Desert bighorn sheep live primarily in small, isolated groups throughout the mountain ranges of the Sonoran, Mojave and Great Basin deserts of the southwestern United States. They are also found in the Transverse and Peninsular mountain ranges of southwestern California. The species has been the focus of concern among conservationists since they were first protected by California legislation in 1873. Statewide, the population of desert bighorn is estimated at 3,500. Desert bighorn in the Peninsular Ranges (as well as a separate bighorn subspecies in the Sierra Nevada) are listed as endangered by state and federal agencies.
“When you start losing bighorn sheep from some mountain ranges, it affects the collective population,” said Dale McCullough, professor of ecosystem sciences in CNR and co-author of the paper. “Any decline in vegetation makes it more difficult for sheep to move among the different habitat clusters, which have become fewer and more spread out.
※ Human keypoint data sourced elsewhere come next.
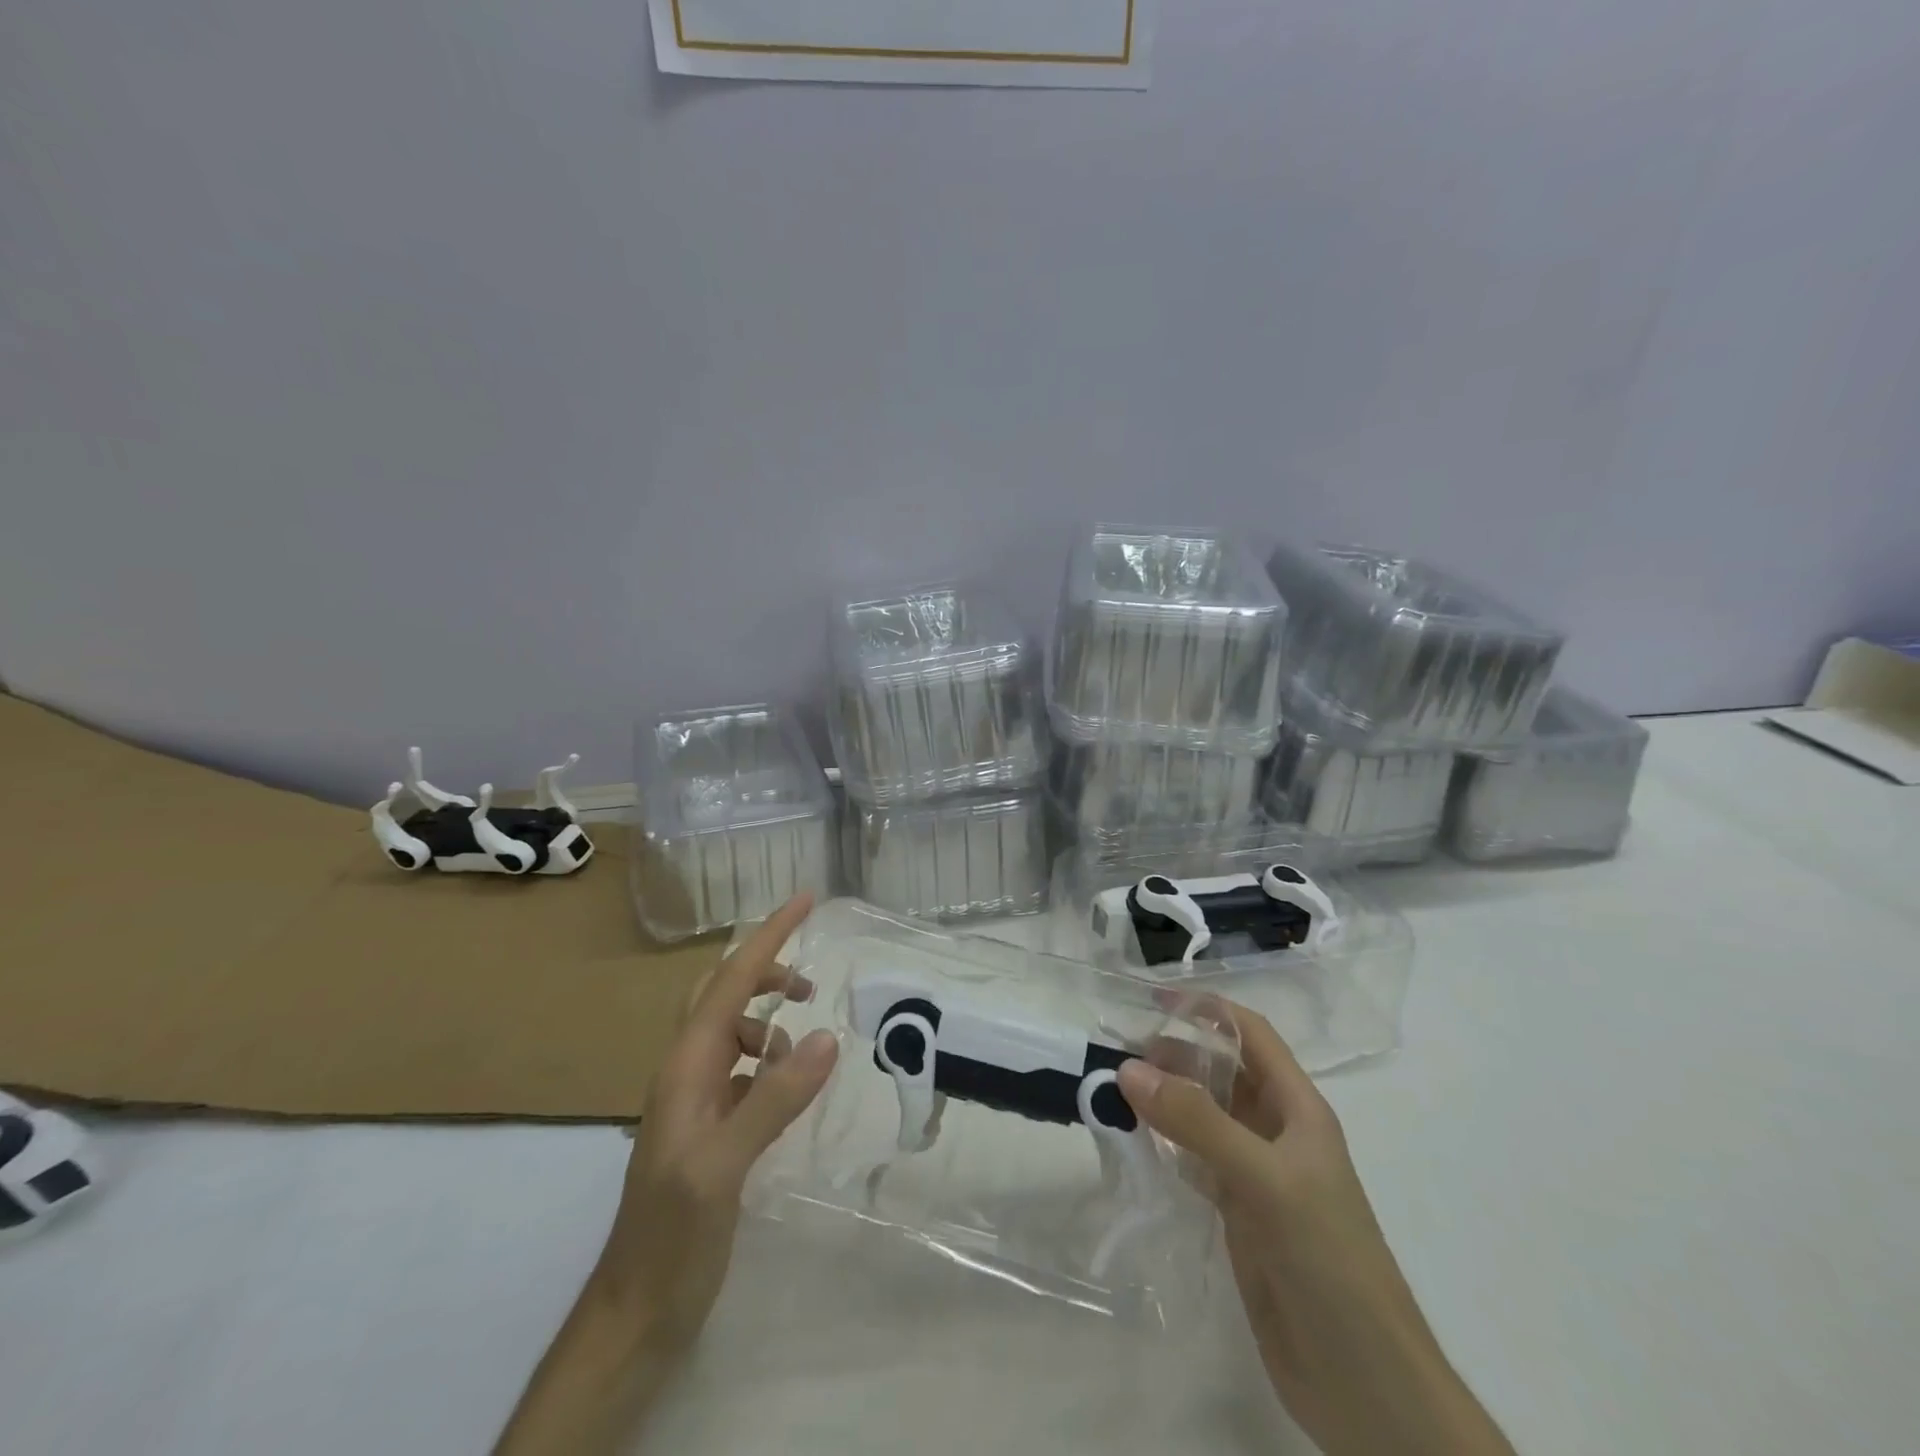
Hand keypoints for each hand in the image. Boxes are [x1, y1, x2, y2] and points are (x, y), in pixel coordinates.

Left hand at [597, 892, 839, 1350]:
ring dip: (769, 1023)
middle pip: (722, 994)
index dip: (769, 937)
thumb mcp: (724, 1167)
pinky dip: (768, 1061)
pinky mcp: (708, 1127)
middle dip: (765, 971)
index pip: (730, 982)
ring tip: (803, 1049)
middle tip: (811, 979)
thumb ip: (774, 1099)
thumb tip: (825, 1037)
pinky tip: (787, 1086)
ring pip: (732, 1031)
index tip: (805, 900)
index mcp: (685, 1066)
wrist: (637, 1312)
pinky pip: (741, 1069)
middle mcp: (686, 1071)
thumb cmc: (673, 1236)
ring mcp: (695, 1100)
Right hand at [1118, 1005, 1512, 1455]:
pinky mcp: (1239, 1216)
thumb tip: (1130, 1068)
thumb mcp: (1265, 1180)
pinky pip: (1195, 1162)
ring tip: (1114, 1087)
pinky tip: (1134, 1142)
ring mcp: (1257, 1176)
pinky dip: (1165, 1145)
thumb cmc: (1329, 1261)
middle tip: (1117, 1049)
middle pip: (1222, 1073)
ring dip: (1165, 1098)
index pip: (1250, 1035)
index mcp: (1298, 1109)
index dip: (1206, 1010)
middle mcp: (1277, 1133)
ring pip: (1204, 1116)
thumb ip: (1198, 1122)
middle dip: (1175, 1054)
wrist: (1366, 1385)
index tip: (1150, 999)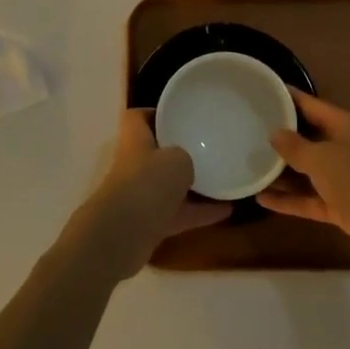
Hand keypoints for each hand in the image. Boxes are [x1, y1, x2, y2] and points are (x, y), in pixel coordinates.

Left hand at [69, 109, 231, 280]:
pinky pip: (178, 213)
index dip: (155, 113)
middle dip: (178, 152)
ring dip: (192, 185)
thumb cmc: (148, 183)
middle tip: (207, 148)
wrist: (122, 235)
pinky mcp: (149, 224)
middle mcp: (134, 165)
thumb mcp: (177, 158)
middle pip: (155, 152)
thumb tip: (188, 164)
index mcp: (134, 139)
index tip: (180, 116)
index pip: (138, 117)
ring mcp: (140, 195)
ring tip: (223, 179)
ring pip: (168, 186)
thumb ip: (186, 156)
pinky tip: (227, 210)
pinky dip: (199, 213)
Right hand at [257, 90, 349, 269]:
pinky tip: (261, 199)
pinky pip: (308, 198)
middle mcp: (341, 147)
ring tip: (247, 165)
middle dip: (279, 136)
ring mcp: (341, 178)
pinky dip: (288, 200)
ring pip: (305, 170)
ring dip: (280, 171)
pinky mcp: (339, 206)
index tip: (260, 90)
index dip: (287, 97)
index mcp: (342, 126)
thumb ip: (295, 146)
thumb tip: (274, 133)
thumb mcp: (322, 159)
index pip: (310, 104)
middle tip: (245, 130)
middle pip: (306, 137)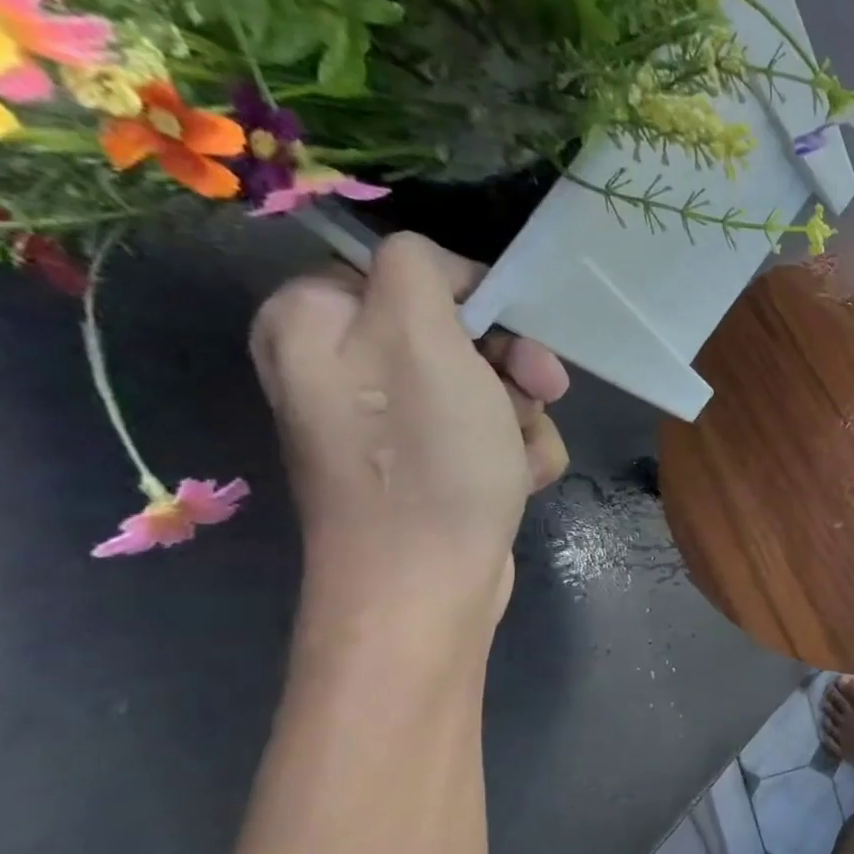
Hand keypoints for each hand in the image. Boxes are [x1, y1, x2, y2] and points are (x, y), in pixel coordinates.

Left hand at [250, 232, 570, 619]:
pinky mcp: (431, 466)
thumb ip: (421, 270)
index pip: (411, 270)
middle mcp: (344, 368)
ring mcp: (390, 423)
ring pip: (491, 386)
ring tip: (518, 453)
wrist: (428, 584)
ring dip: (524, 415)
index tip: (512, 331)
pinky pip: (493, 433)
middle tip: (538, 390)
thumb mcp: (420, 337)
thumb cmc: (425, 457)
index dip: (474, 298)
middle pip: (459, 332)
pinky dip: (518, 452)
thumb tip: (445, 273)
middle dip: (512, 364)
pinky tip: (518, 479)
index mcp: (315, 321)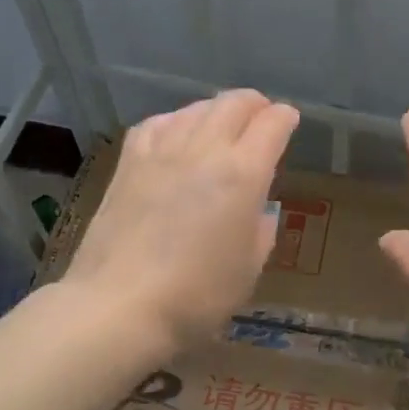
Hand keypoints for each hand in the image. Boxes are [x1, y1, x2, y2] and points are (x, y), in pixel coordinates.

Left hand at [63, 90, 299, 351]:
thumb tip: (258, 210)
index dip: (284, 118)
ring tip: (221, 122)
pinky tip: (175, 132)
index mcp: (244, 174)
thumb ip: (260, 231)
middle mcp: (205, 150)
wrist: (120, 305)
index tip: (289, 120)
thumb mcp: (248, 269)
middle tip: (261, 116)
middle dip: (254, 104)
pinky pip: (156, 124)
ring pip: (195, 109)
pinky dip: (175, 121)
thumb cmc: (197, 296)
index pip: (271, 126)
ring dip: (216, 110)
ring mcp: (161, 152)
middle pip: (234, 105)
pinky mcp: (128, 164)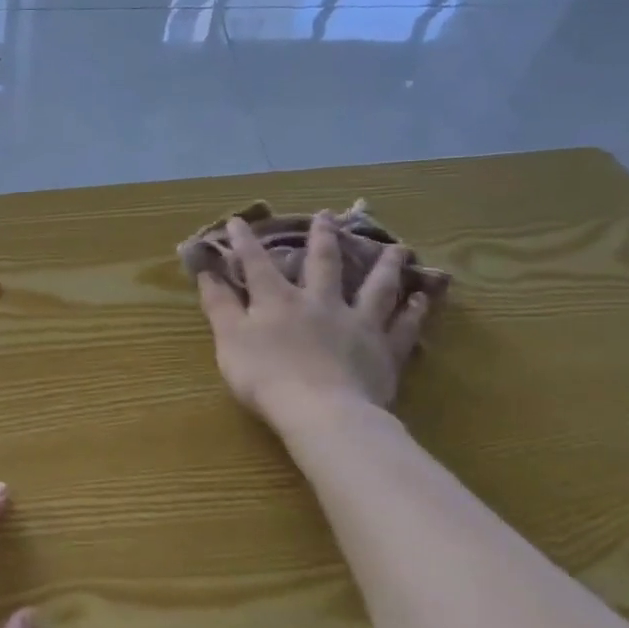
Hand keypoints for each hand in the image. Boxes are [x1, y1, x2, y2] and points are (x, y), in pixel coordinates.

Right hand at [198, 212, 430, 422]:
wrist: (321, 411)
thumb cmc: (265, 376)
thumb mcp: (229, 339)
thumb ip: (219, 305)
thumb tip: (206, 272)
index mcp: (278, 300)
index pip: (257, 263)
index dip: (245, 241)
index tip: (239, 220)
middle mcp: (320, 302)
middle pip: (323, 264)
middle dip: (323, 238)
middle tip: (328, 216)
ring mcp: (357, 324)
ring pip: (375, 288)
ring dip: (385, 267)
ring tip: (398, 249)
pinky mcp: (383, 351)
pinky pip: (402, 326)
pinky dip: (413, 311)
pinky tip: (422, 298)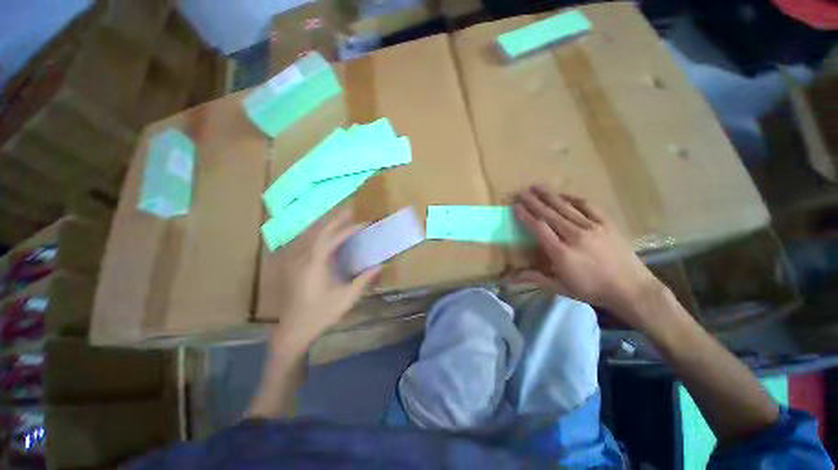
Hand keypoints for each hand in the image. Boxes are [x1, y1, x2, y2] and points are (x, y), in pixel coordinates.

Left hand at [269, 207, 379, 353]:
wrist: (294, 329)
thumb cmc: (320, 314)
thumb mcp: (346, 298)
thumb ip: (363, 280)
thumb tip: (380, 265)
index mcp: (315, 264)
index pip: (333, 238)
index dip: (349, 229)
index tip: (364, 223)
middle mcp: (304, 257)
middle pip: (321, 231)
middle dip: (337, 219)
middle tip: (352, 210)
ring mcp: (298, 261)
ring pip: (313, 235)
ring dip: (329, 225)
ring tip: (343, 219)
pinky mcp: (297, 265)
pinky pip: (310, 243)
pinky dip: (322, 235)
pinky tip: (329, 237)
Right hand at [513, 186, 661, 327]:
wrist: (631, 289)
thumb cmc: (592, 290)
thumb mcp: (560, 288)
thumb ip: (535, 278)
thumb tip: (511, 277)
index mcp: (561, 253)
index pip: (538, 229)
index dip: (525, 216)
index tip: (516, 207)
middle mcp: (574, 236)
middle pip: (549, 214)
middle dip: (533, 202)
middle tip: (521, 191)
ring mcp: (592, 227)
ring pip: (565, 207)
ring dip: (549, 195)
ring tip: (537, 186)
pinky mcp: (607, 224)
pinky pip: (587, 206)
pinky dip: (573, 198)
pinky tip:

Where they used to be able to move more readily to other mountain ranges to help repopulate or recolonize a habitat area, they must now cross an intervening desert.”
McCullough noted that effects on populations from global warming are easier to detect in bighorn sheep than in species of other large mammals that are more uniformly distributed over the landscape. “Other large mammals may shift north more gradually as a result of global warming, but that trend is harder to detect in the short term,” he said.
The authors also looked at predictions for how climate may change in the next 60 years. For scenarios that predict a minimum temperature increase of 1.3 degrees Fahrenheit, there is no significant increase in the average probability of extinction.
However, in scenarios that predict a more serious temperature increase of 3.6 degrees Fahrenheit and a 12-percent decrease in precipitation, the probability of extinction increases by half, from a baseline of 20 percent to 30 percent in the next 60 years. Epps points out that this increase is an average of the extinction probability calculated for each group remaining in southern California. The risks for some individual groups, particularly those that live at lower elevations, are significantly higher.
“Our study illustrates how sensitive certain populations can be to changes in climate, whether man-made or not,” said Epps. “Cases like this give conservationists some ammunition when talking about the importance of controlling global warming.”